# Records shown:
○ ○ ○ ○

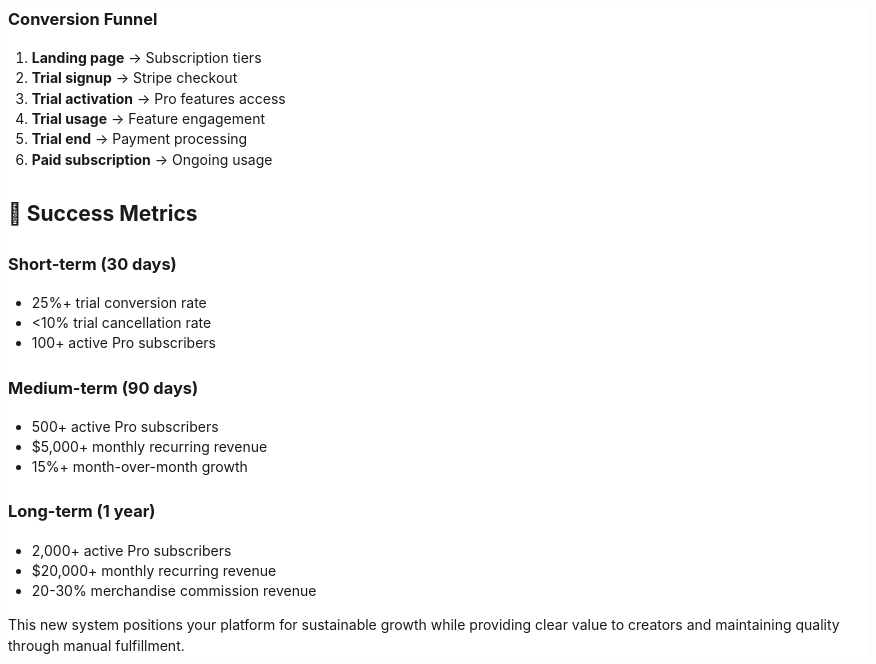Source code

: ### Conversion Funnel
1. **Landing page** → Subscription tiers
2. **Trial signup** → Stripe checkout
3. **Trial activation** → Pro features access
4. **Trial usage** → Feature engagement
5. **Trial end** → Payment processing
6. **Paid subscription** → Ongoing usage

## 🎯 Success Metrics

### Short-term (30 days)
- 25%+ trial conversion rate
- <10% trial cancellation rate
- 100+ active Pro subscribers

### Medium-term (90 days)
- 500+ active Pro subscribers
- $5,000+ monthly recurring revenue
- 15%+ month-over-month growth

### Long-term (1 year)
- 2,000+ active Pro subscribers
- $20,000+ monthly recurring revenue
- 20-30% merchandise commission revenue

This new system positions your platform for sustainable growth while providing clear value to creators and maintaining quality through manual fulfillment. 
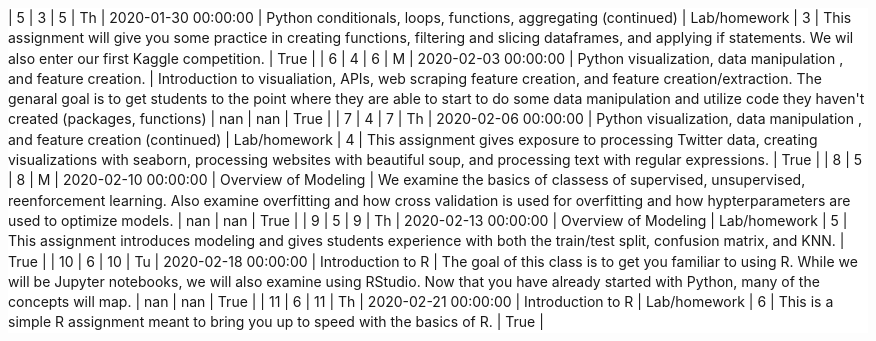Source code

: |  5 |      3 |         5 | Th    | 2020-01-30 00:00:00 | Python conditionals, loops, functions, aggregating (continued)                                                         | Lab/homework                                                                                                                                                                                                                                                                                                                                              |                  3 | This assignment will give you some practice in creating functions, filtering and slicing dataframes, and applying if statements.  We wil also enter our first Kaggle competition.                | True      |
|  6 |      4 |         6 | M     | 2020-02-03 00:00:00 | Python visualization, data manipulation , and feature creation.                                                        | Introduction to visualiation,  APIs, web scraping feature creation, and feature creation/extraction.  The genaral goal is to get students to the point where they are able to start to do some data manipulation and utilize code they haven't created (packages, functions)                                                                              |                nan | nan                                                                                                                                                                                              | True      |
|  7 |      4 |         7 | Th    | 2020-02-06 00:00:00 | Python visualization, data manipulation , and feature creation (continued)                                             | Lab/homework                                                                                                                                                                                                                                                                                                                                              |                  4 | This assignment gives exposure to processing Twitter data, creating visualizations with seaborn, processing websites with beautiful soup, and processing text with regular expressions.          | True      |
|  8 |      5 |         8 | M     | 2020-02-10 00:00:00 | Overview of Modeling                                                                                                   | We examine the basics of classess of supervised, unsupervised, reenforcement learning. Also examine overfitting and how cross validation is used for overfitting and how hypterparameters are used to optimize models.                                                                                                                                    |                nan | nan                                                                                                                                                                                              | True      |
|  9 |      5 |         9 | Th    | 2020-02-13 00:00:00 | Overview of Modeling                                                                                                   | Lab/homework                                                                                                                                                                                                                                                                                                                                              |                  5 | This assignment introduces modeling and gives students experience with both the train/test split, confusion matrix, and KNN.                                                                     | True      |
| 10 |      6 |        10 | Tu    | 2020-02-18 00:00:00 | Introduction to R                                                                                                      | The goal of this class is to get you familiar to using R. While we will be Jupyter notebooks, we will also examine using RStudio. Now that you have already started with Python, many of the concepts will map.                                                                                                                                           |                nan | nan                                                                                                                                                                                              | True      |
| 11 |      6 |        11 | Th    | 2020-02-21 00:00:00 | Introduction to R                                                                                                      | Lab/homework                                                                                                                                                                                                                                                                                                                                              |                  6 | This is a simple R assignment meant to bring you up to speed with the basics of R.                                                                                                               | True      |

○ ○ ○ ○

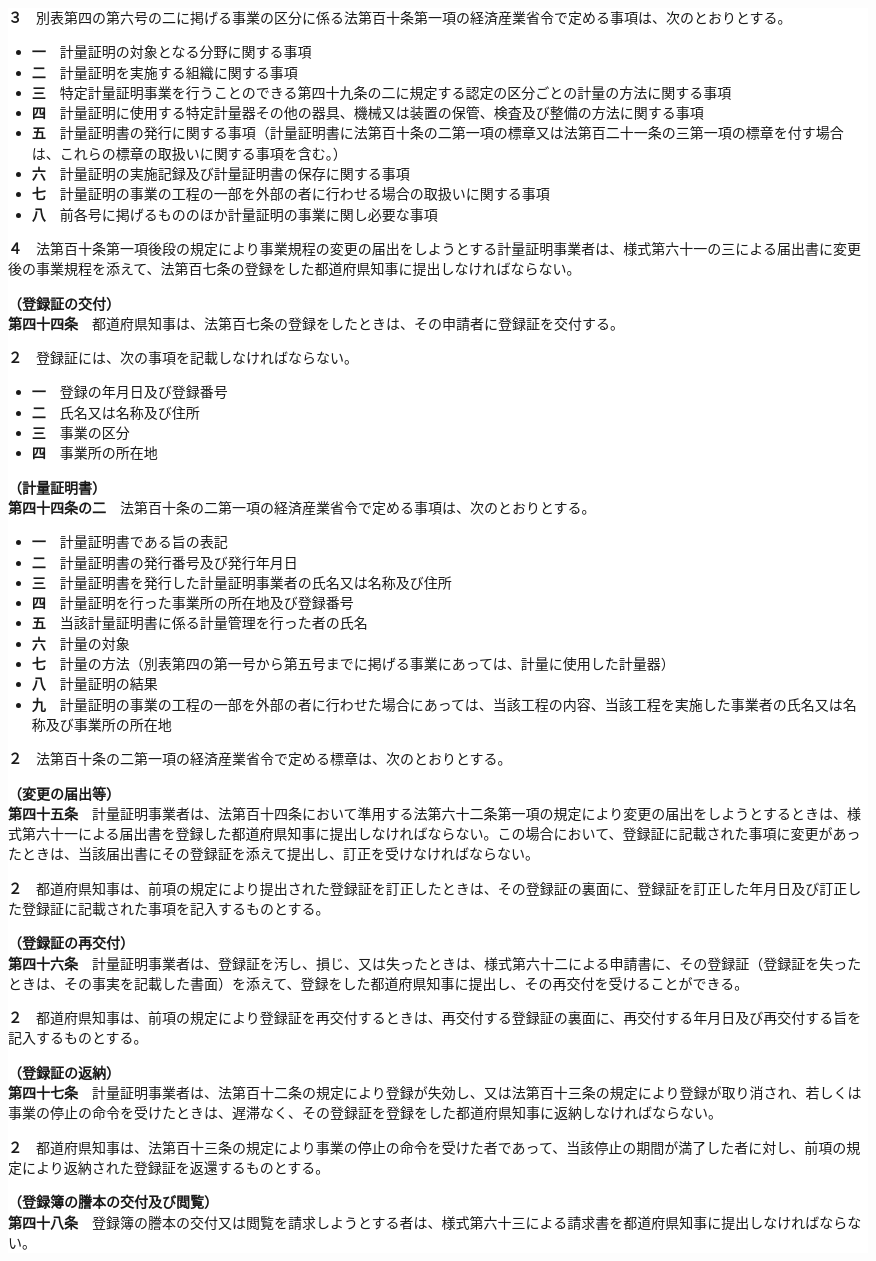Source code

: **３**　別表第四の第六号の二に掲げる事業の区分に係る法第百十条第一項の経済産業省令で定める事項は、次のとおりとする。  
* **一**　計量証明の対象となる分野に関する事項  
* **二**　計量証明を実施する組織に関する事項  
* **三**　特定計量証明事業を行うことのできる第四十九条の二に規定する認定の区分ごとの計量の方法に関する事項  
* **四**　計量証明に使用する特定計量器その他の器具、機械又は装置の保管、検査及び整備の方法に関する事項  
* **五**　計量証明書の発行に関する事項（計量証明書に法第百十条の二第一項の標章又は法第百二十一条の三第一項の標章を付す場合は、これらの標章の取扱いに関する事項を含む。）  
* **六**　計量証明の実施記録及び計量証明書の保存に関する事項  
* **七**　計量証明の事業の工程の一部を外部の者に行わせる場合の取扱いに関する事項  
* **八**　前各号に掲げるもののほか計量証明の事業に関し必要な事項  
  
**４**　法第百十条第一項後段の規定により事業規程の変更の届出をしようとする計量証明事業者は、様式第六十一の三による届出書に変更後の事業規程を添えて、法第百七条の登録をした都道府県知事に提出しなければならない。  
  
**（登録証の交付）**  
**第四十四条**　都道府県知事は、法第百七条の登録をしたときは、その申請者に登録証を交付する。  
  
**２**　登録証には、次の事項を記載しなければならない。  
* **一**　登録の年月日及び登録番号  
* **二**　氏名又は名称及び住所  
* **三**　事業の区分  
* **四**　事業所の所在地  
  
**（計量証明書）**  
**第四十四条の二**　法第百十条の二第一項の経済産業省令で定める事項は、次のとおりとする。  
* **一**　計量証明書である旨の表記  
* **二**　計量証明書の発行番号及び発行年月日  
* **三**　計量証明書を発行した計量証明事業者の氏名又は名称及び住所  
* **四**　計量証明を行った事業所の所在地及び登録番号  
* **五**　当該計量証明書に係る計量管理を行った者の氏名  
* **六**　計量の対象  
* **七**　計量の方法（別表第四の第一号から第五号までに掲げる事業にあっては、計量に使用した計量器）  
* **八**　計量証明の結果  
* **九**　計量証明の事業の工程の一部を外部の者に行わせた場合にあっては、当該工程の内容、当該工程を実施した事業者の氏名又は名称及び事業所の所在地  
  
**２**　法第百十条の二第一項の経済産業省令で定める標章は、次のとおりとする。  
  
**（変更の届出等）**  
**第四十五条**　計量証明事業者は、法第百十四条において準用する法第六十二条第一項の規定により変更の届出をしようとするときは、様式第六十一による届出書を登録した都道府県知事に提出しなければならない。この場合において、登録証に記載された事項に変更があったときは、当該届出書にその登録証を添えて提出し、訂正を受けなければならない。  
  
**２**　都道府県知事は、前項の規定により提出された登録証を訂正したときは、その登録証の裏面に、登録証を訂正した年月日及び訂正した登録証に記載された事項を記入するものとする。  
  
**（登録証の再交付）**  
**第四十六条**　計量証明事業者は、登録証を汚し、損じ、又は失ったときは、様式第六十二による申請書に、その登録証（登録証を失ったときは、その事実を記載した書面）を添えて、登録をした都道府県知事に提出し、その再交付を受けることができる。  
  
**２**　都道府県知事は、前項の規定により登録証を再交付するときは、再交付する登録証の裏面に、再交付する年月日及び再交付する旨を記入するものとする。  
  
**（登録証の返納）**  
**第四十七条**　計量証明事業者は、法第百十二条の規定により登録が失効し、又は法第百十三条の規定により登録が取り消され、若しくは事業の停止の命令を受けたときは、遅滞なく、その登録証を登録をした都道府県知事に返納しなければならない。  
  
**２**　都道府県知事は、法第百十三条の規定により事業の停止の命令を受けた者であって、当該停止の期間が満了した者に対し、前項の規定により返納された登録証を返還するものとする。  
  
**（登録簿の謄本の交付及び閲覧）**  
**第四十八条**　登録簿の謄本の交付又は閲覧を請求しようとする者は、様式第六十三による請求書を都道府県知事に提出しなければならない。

○ ○ ○ ○

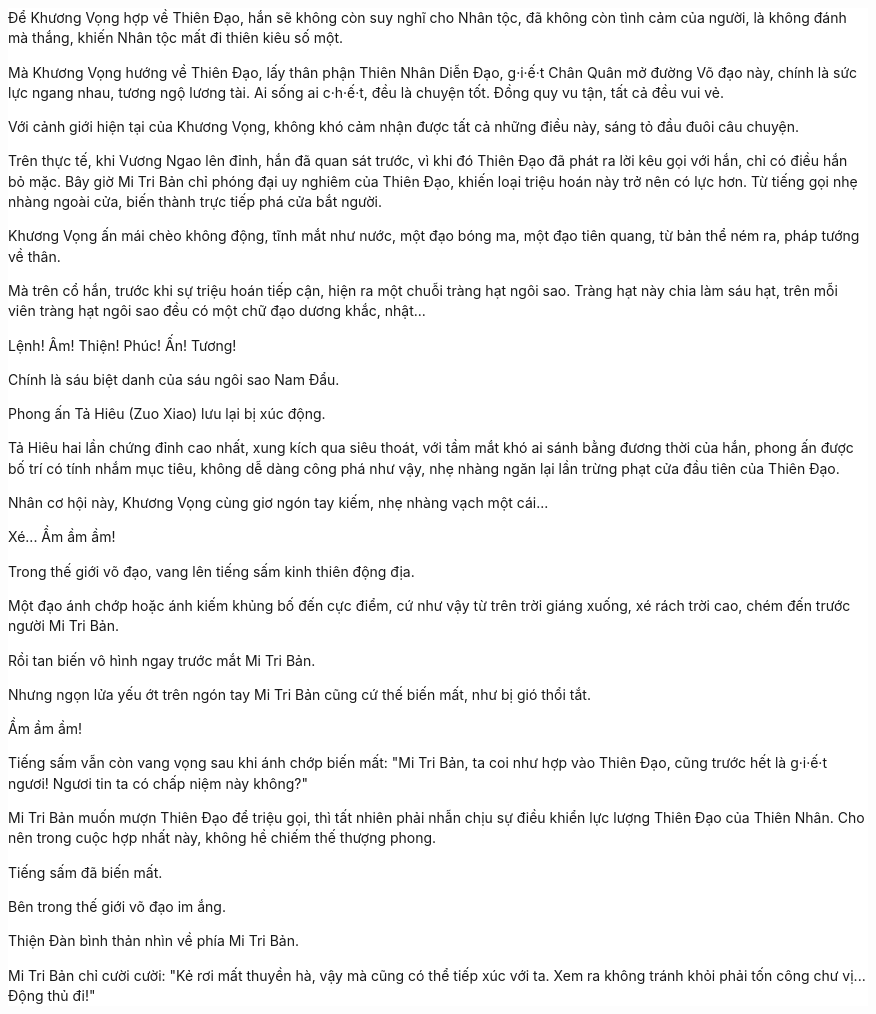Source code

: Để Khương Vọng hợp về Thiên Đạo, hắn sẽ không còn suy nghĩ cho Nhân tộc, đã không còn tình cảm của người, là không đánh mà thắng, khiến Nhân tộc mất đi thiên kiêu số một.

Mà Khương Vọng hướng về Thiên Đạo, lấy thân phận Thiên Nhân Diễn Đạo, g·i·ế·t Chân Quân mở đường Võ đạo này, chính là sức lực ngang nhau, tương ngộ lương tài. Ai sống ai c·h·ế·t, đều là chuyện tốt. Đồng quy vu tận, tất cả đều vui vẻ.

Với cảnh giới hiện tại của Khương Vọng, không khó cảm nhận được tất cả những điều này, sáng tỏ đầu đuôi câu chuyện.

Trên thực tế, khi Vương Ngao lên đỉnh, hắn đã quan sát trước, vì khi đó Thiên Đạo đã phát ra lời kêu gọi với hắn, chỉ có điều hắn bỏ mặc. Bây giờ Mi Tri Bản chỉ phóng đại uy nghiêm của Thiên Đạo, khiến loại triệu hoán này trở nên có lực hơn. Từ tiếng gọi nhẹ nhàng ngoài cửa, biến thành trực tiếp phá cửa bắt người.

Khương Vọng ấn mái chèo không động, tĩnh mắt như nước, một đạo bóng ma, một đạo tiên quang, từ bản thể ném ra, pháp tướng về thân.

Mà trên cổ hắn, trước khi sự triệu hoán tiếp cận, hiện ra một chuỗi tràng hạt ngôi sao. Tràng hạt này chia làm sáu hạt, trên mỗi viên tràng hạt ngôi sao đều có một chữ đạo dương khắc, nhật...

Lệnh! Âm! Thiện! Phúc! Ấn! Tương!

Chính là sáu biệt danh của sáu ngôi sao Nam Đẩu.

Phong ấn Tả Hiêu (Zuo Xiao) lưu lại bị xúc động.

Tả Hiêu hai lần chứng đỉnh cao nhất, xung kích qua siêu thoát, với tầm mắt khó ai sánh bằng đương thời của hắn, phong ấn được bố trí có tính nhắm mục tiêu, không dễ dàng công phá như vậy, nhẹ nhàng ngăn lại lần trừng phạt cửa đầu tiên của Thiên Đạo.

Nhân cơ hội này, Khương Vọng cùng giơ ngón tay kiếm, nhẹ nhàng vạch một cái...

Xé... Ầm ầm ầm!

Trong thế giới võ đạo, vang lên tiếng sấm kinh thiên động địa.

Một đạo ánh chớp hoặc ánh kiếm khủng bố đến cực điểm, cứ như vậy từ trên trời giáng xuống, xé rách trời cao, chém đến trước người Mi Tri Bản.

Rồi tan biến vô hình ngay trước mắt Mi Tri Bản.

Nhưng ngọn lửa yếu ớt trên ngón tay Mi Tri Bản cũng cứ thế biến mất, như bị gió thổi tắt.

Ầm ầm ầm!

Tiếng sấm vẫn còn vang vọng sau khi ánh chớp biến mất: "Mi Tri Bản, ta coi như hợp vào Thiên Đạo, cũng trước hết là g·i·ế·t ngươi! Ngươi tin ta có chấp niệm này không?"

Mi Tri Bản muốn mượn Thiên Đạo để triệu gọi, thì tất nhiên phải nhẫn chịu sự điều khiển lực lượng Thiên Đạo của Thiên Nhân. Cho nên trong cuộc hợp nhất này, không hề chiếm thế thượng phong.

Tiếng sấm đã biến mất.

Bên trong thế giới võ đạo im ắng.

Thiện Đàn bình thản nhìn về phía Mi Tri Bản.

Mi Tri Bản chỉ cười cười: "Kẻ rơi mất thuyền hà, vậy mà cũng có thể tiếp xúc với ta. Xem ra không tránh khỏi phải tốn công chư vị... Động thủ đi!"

○ ○ ○ ○

# About this exercise:
Look above for the line with "## 🎯 Success Metrics" and the line with "2020-01-30 00:00:00 |", then restate exactly those two lines and all lines between them, with no pictures.

# Written reply:
## 🎯 Success Metrics

### Short-term (30 days)
- 25%+ trial conversion rate
- <10% trial cancellation rate
- 100+ active Pro subscribers

### Medium-term (90 days)
- 500+ active Pro subscribers
- $5,000+ monthly recurring revenue
- 15%+ month-over-month growth

### Long-term (1 year)
- 2,000+ active Pro subscribers
- $20,000+ monthly recurring revenue
- 20-30% merchandise commission revenue

This new system positions your platform for sustainable growth while providing clear value to creators and maintaining quality through manual fulfillment. 
Source code

: |  5 |      3 |         5 | Th    | 2020-01-30 00:00:00 | Python conditionals, loops, functions, aggregating (continued)                                                         | Lab/homework                                                                                                                                                                                                                                                                                                                                              |                  3 | This assignment will give you some practice in creating functions, filtering and slicing dataframes, and applying if statements.  We wil also enter our first Kaggle competition.                | True      |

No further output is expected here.